- Exercises to complete:
**A.** Using the heparin text, decide whether each statement agrees with it: (i) Heparin was discovered at Johns Hopkins University in 1917. (ii) Best's efficient production method used pork liver. (iii) By 1940, Murray had treated 400 patients with heparin without thrombosis or embolism. For each, answer yes or no and quote the words from the text that settle it.
**B.** Continue the heparin text, picking up after its final sentence.

Best in his lab, 1948
HEPARIN AND ITS SURGICAL APPLICATIONS
Following his team’s success in isolating insulin from the pancreas, Dr. Charles Best sought to tackle other diseases using the tissue extract approach. In particular he became interested in the dilemma posed by Heparin. Discovered in 1917 at Johns Hopkins University, Heparin was a blood anti-coagulant with immense clinical potential, including the prevention of blood clots during surgery. However, all attempts to isolate Heparin from liver tissue, its source, had yielded highly impure, toxic extracts. Best thought that a process similar to the one used to make insulin could be applied to produce a purified supply of Heparin, after which it might be clinically tested at TGH. In 1929, Best first assigned the problem of developing Heparin production and purification methods to Drs. D.A. Scott and A.F. Charles of Connaught Laboratories at the University of Toronto.
The insulin model proved to translate beautifully. By 1933-34, Best had perfected an efficient Heparin production method based on beef lung. The question of applying it clinically was assigned to Dr. Gordon Murray, a rising surgeon serving Ward C at the TGH. While Murray experimented successfully with Heparin using dogs across the street in the Banting Institute laboratory, Scott and Charles worked on purifying Heparin. They also prepared a crystalline form of the elusive substance that could be tested on patients in need of vascular surgery for the prevention of thrombosis and embolism (the formation of blood clots). On April 16, 1935, Murray first administered Heparin to patients with mixed results. Six months later, Murray resumed his clinical work, using a new purified Heparin with much improved results. By 1940, Murray had treated 400 patients with Heparin in a variety of surgical operations without thrombosis or embolism. Despite Heparin’s enormous clinical value, its discovery and implementation was not as dramatic as insulin. This in large part was because no-one could explain how Heparin worked to prevent blood from clotting; it’s still a mystery today.

Records in a dataset:
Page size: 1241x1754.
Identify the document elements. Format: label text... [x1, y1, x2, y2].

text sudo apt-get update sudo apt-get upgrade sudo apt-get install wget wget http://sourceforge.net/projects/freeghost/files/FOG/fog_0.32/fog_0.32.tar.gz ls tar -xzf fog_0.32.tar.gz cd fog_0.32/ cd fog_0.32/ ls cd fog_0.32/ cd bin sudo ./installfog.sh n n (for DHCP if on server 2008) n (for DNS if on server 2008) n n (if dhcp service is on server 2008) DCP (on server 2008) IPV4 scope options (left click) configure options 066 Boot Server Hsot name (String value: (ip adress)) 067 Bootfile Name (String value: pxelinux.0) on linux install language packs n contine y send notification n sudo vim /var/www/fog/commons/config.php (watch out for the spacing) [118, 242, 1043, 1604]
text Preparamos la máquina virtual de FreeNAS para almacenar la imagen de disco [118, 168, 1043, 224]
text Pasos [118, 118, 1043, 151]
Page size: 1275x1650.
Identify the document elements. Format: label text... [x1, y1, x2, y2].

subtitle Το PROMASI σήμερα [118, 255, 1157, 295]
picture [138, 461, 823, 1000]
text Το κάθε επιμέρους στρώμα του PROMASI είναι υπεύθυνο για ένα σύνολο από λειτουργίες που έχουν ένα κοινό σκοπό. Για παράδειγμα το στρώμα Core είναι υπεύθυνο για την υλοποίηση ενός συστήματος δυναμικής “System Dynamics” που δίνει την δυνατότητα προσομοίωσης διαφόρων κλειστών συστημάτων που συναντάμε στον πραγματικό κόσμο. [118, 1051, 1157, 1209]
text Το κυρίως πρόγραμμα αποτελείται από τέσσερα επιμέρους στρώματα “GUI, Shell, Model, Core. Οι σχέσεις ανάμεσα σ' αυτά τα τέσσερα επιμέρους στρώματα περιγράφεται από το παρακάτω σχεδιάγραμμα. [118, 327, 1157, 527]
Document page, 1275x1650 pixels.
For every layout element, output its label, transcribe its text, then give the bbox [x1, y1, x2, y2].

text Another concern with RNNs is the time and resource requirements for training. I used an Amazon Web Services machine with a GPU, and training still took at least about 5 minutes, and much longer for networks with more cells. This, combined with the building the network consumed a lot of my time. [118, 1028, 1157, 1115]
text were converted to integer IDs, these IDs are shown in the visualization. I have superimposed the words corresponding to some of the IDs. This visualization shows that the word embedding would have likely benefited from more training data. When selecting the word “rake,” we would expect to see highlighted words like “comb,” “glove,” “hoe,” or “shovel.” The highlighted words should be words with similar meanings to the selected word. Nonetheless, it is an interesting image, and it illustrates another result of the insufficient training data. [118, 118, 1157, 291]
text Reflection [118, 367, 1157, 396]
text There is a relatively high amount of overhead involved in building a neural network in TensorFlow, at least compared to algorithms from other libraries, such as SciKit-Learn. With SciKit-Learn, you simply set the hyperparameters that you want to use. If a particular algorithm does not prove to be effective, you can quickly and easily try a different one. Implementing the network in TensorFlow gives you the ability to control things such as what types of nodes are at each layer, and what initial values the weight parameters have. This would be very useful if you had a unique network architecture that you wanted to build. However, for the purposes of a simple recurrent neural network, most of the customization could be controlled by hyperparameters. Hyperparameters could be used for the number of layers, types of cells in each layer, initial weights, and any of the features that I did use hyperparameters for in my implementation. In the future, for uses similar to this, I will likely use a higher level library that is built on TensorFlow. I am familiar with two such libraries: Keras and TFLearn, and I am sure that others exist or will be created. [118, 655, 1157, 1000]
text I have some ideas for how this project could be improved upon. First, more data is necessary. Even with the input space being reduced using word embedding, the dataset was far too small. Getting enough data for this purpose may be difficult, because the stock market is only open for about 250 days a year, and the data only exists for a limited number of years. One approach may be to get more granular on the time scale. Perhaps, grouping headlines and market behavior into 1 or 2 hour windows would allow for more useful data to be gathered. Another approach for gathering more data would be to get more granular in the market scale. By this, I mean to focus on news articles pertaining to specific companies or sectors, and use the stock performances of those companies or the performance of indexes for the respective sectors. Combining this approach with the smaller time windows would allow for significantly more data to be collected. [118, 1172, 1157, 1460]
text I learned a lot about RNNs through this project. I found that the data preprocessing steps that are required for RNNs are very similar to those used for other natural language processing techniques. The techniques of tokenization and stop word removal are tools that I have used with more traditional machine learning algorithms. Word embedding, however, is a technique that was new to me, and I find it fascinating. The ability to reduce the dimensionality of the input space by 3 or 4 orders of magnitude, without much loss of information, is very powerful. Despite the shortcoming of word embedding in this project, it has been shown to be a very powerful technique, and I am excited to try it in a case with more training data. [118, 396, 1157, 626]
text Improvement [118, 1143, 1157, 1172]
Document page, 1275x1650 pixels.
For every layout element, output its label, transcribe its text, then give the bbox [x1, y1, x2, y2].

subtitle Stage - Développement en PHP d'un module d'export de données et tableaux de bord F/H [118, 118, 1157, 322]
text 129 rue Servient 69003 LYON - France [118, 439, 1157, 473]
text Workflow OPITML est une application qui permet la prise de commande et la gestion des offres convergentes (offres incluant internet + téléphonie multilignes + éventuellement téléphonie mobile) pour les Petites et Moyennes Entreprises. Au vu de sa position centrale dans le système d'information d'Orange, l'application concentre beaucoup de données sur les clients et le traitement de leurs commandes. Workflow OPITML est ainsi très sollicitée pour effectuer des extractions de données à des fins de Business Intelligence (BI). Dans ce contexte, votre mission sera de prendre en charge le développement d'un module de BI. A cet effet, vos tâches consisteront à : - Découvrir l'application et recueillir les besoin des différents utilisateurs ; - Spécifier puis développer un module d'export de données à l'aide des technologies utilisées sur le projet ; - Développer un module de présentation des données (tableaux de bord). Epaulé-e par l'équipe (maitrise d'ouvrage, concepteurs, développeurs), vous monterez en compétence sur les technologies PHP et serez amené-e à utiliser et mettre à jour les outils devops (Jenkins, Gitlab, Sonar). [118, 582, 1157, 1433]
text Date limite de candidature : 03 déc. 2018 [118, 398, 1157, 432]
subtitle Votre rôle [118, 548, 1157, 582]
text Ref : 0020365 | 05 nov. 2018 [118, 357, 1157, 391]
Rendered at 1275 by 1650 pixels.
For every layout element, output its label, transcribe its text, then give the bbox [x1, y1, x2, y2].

- Outputs for the tasks:
**A.**
(i) Yes: "Discovered in 1917 at Johns Hopkins University"
(ii) No: "Best had perfected an efficient Heparin production method based on beef lung"
(iii) Yes: "By 1940, Murray had treated 400 patients with Heparin in a variety of surgical operations without thrombosis or embolism"

**B.**
Murray, ever the practical surgeon and researcher, recognized that regulating blood flow and coagulation inside and outside the body opened up many possibilities in the field of surgery, which had been severely limited by uncontrollable clotting during surgical procedures. This led to a wave of subsequent innovations. Click to learn more:
All of these developments, as well as such technologies as the kidney and heart-lung machines, depended upon the precise control of blood flow inside and outside of the body that Heparin provided. The TGH played an essential role in the development of Heparin, experimental and clinical work that was painstaking, precise and conducted almost single-handedly by Murray. However, Murray's research would not have taken place without TGH's earlier role in the insulin story, or the essential contributions of the University of Toronto and its Connaught Laboratories to the discovery and production of insulin and then the production and purification of Heparin.
The stories of these innovations highlight the importance of place, intellectual communities, and above all the catalytic roles of certain inspired individuals. The discovery of insulin made possible a wave of succeeding innovations thanks to the impetus for collaboration driven by these three factors. Techniques, skills and problem-solving approaches were transferred into new disciplines and found novel uses. The relevance to MaRS is clear. The ideal of creating an environment where diverse ideas can freely cross-fertilize—and the structures, programs and people necessary to realize it—pay homage to MaRS’ innovation legacy, and promise to bring it into the 21st Century.